Could you copy exactly the lines below, beginning at the line with "270: 125225 -> 136518" and stopping after the line with "W. Rutland: 50 -> 25", with no pictures?

[Collected data]
§
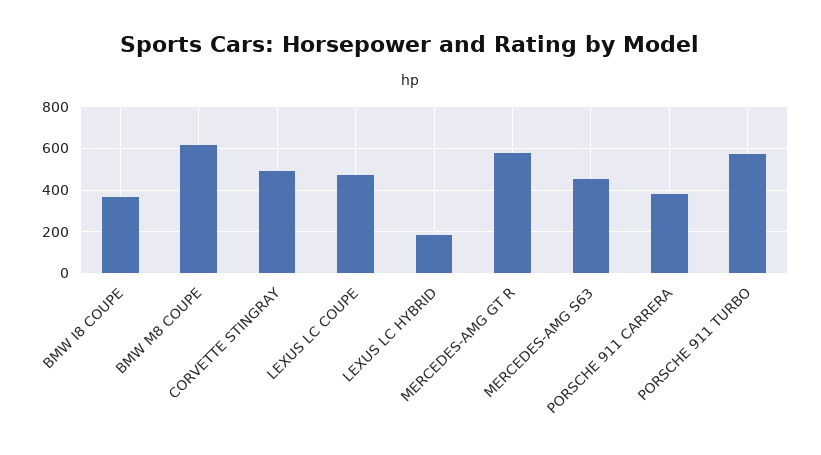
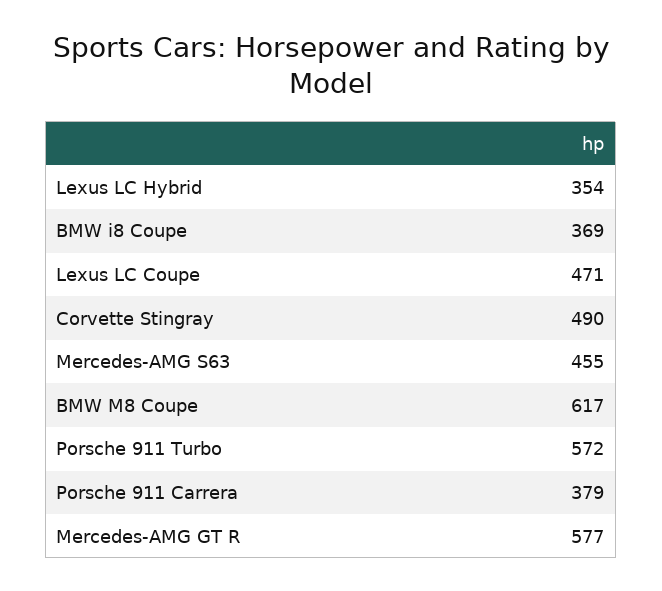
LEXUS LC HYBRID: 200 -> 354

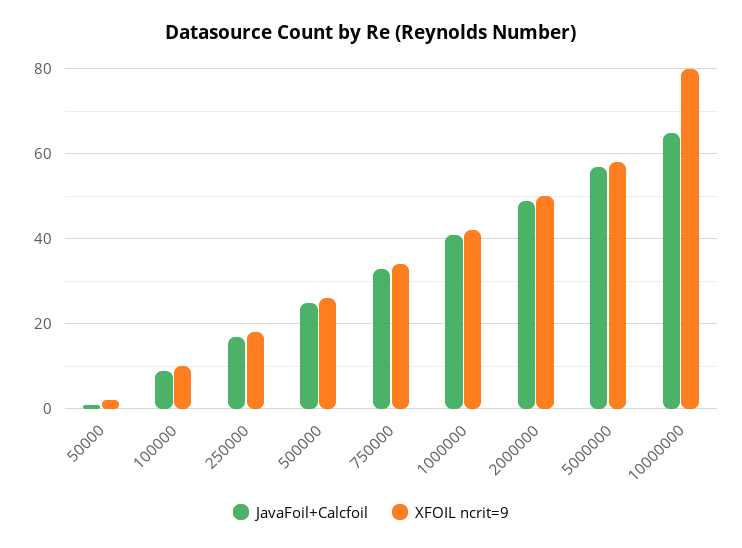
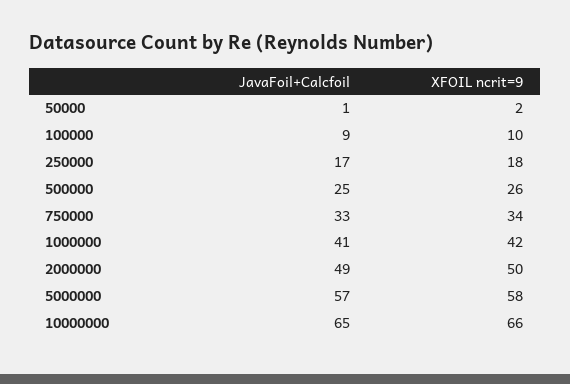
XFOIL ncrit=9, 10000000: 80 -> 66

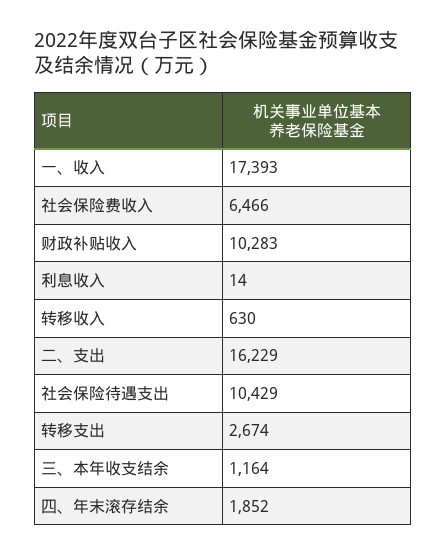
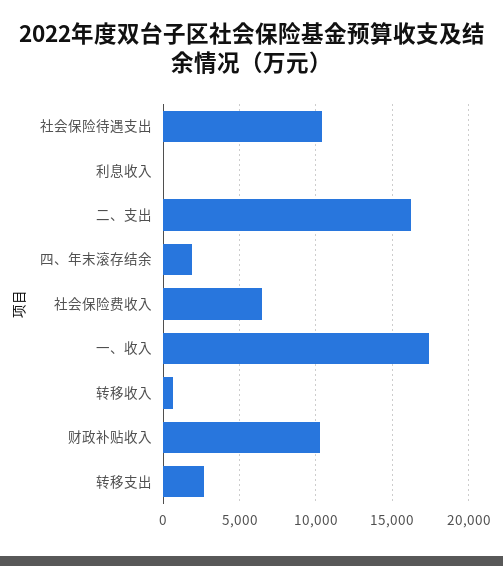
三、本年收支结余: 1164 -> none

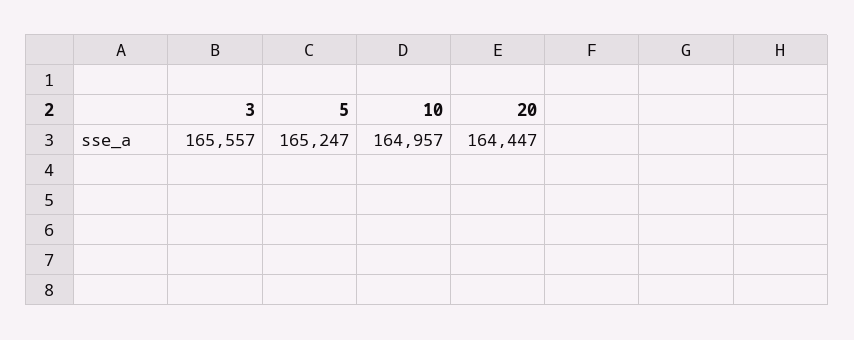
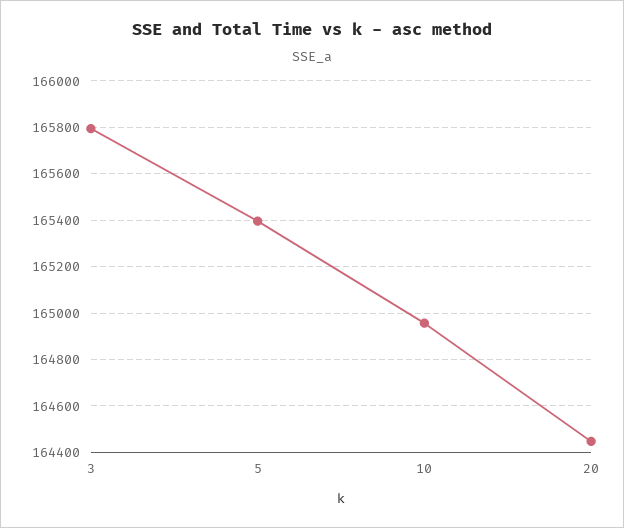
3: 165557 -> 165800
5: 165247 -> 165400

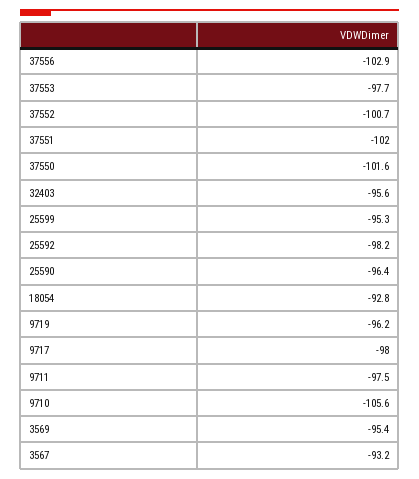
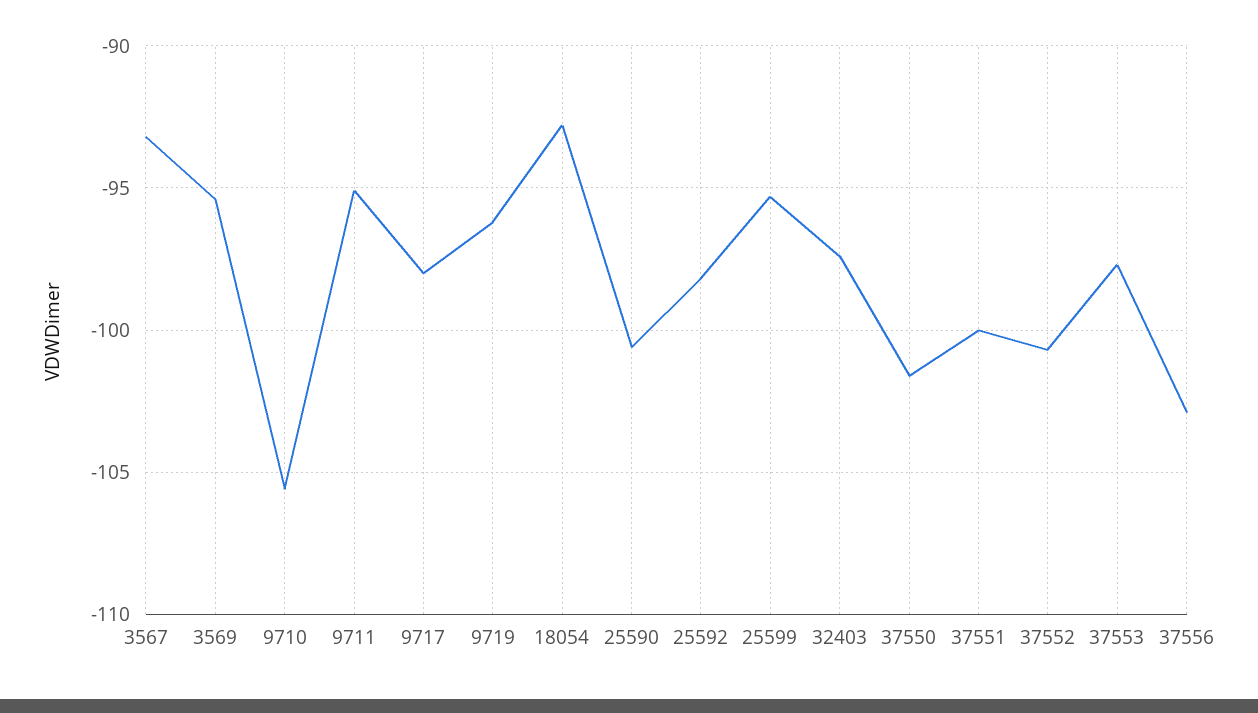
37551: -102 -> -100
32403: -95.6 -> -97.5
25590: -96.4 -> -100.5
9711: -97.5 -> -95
§
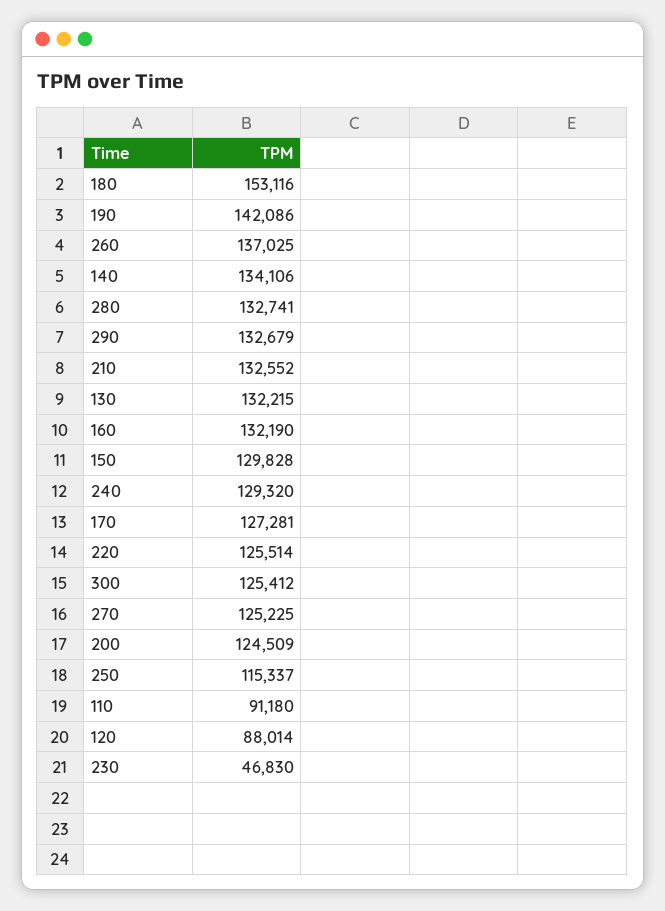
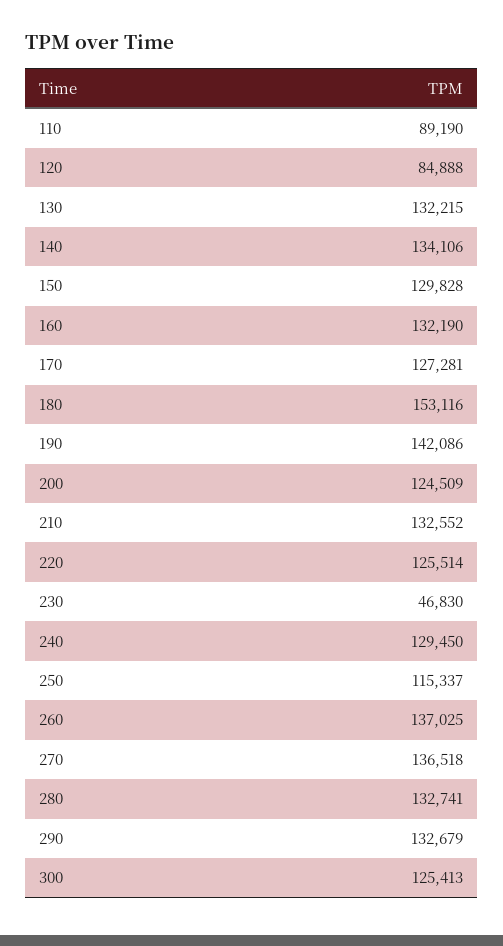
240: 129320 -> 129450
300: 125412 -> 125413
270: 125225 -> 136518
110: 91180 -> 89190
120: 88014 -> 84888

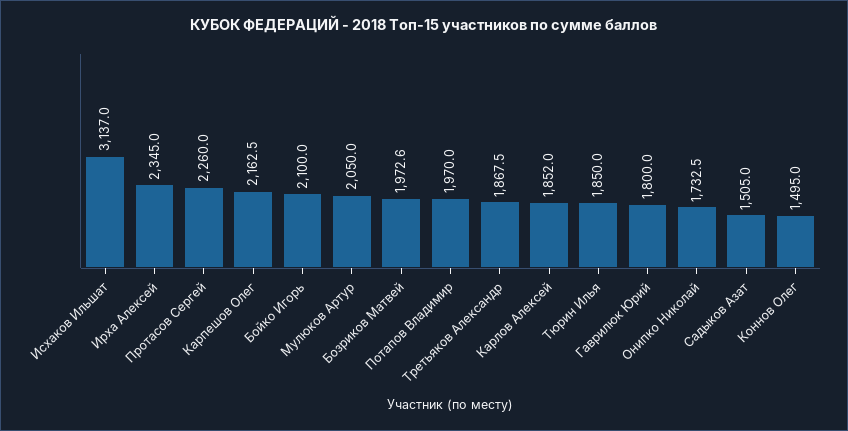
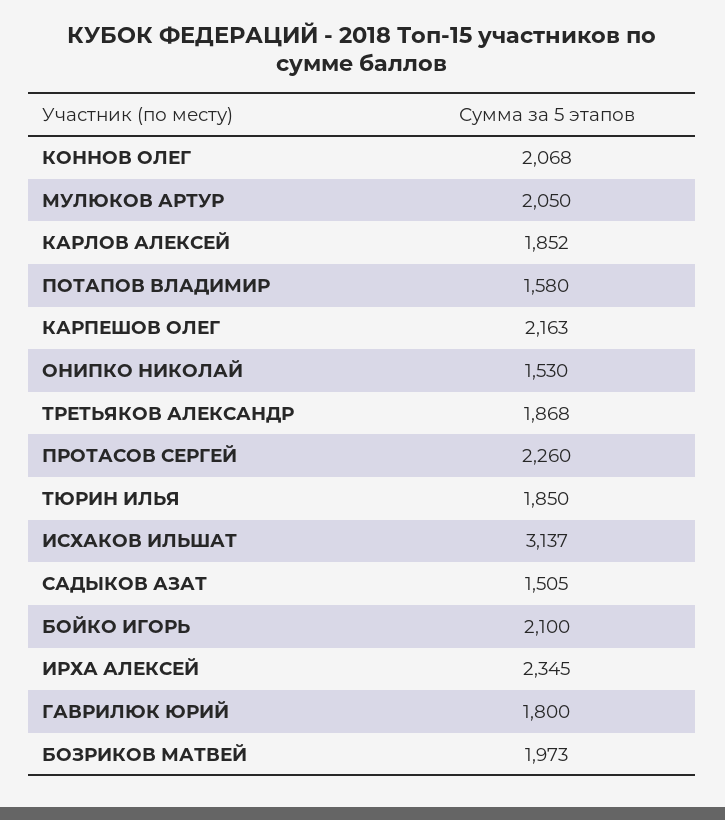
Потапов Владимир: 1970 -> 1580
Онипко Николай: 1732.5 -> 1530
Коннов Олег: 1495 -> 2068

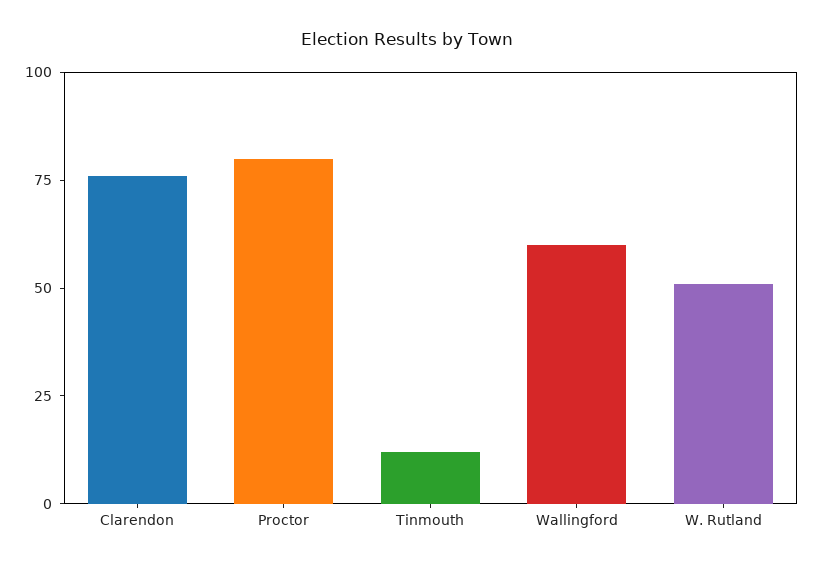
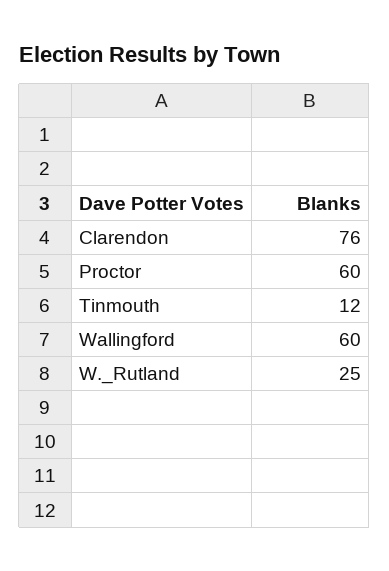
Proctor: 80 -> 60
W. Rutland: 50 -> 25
§
Task answer:
270: 125225 -> 136518
110: 91180 -> 89190
120: 88014 -> 84888

Потапов Владимир: 1970 -> 1580
Онипко Николай: 1732.5 -> 1530
Коннов Олег: 1495 -> 2068

Proctor: 80 -> 60
W. Rutland: 50 -> 25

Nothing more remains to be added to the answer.